La creación del enfoque narrativo se le atribuye a dos terapeutas, Michael White y David Eptson, quienes dieron a conocer internacionalmente sus propuestas mediante la publicación del libro Narrative, Means to Therapeutic Ends.
Este tipo de enfoque dentro de la terapia clínica concibe a las personas como sujetos separados de los problemas, para eso, se trabaja en la separación lingüística del problema de la identidad personal del paciente.
El psicólogo actúa como agente facilitador planteando las preguntas adecuadas y sacando a colación temas determinados.
De este modo, el problema queda disuelto en una narración alternativa.
Ana María Zlachevsky, explica que los terapeutas narrativos son expertos en, “entender el mundo del otro, entonces hacemos preguntas desde una perspectiva del no saber”.

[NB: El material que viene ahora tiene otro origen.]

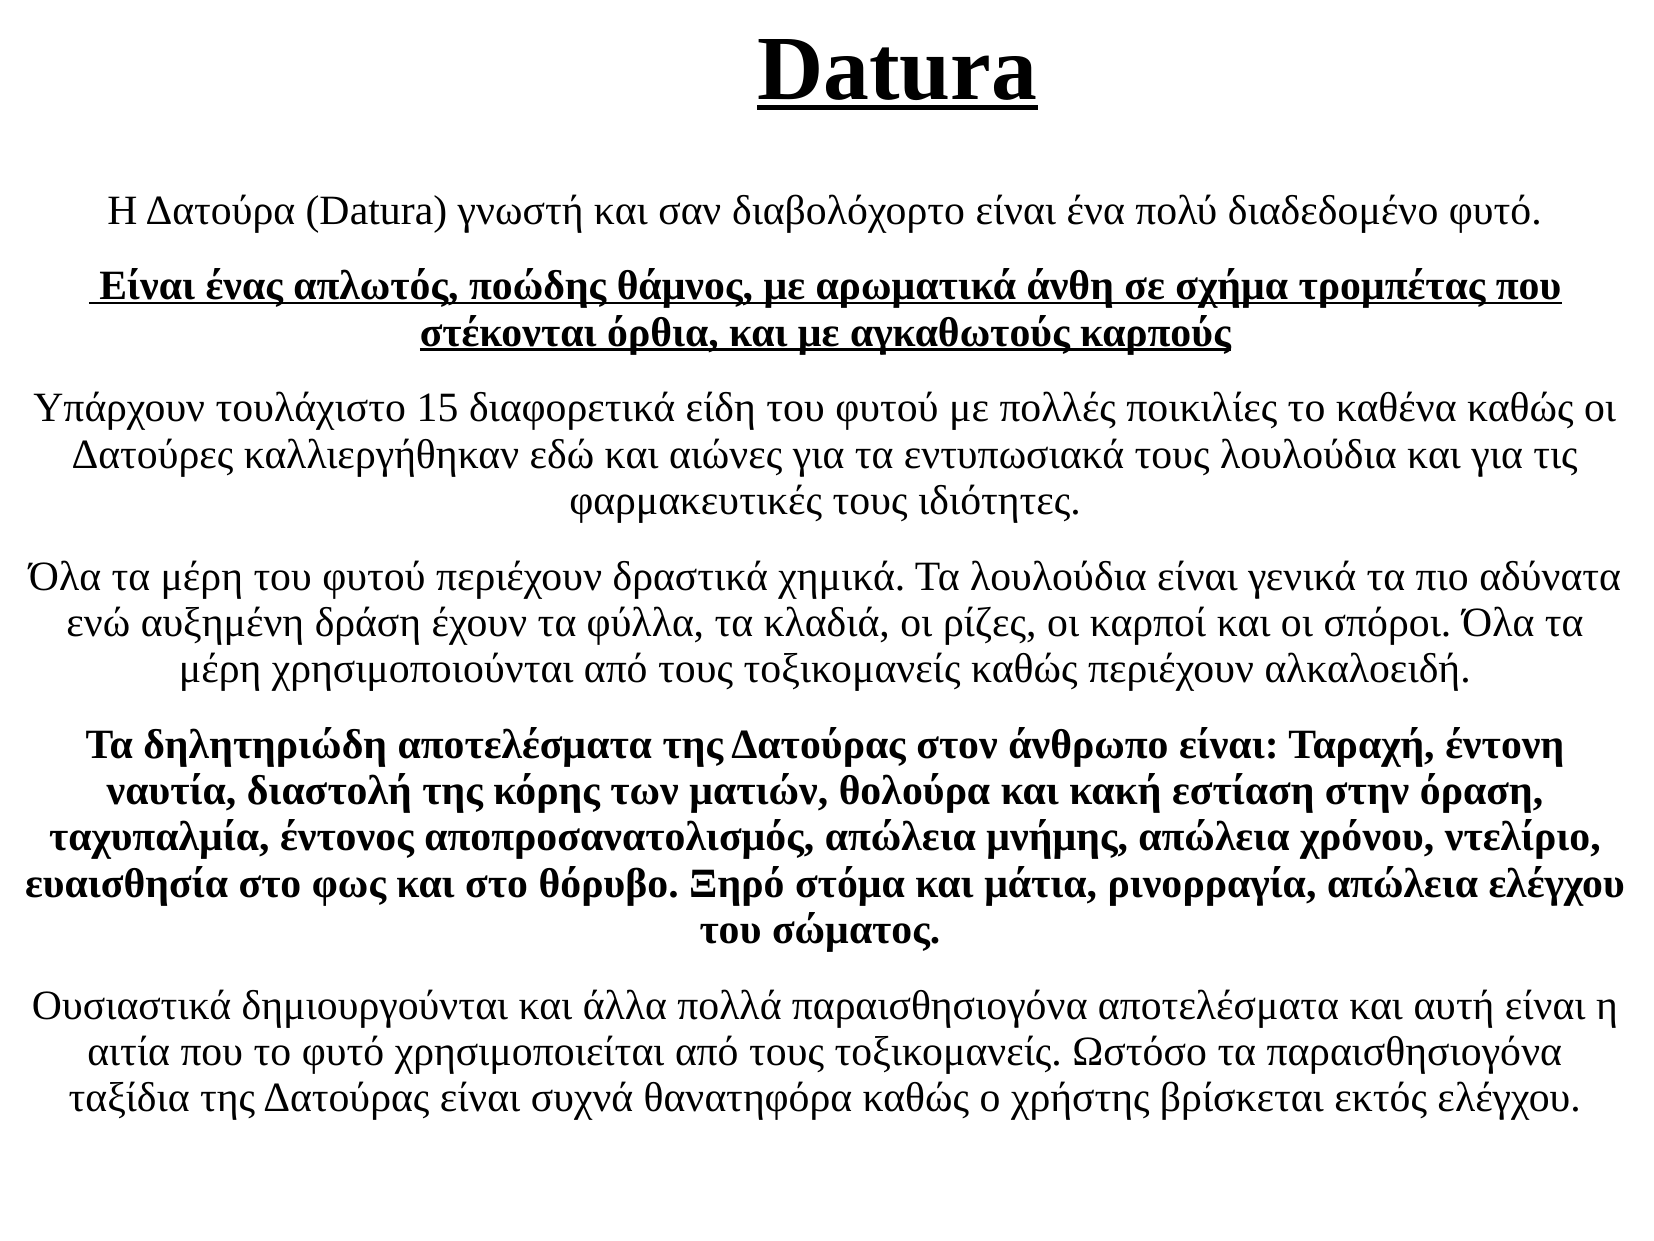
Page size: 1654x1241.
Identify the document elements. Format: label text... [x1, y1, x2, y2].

Otro aspecto relevante en esta materia según la experta es comprender que, “las personas no son un bloque, hay distintos ‘yoes’, somos distintos en nuestros dominios existentes”.
En otras palabras, lo que la psicóloga plantea es que una persona se comporta de un modo diferente en el escenario que corresponda, es de un modo con su familia, otro con sus amigos y finalmente, otro con su terapeuta.
En definitiva, la terapia narrativa es un marco de relaciones entre terapeuta y paciente (coautor), en el que el segundo tiene el poder de generar alternativas de lo que le ocurre, para no verse limitado por su percepción de los problemas.
Se entiende que solo la persona que asiste a consulta puede implementar una narración alternativa, a la que ya está viviendo, ya que es la que tiene acceso a sus experiencias.
Para lo anterior, el terapeuta se debe guiar por dos preceptos:
Mantenerse en un estado de curiosidad.
Formular preguntas por las que realmente desconoce la respuesta.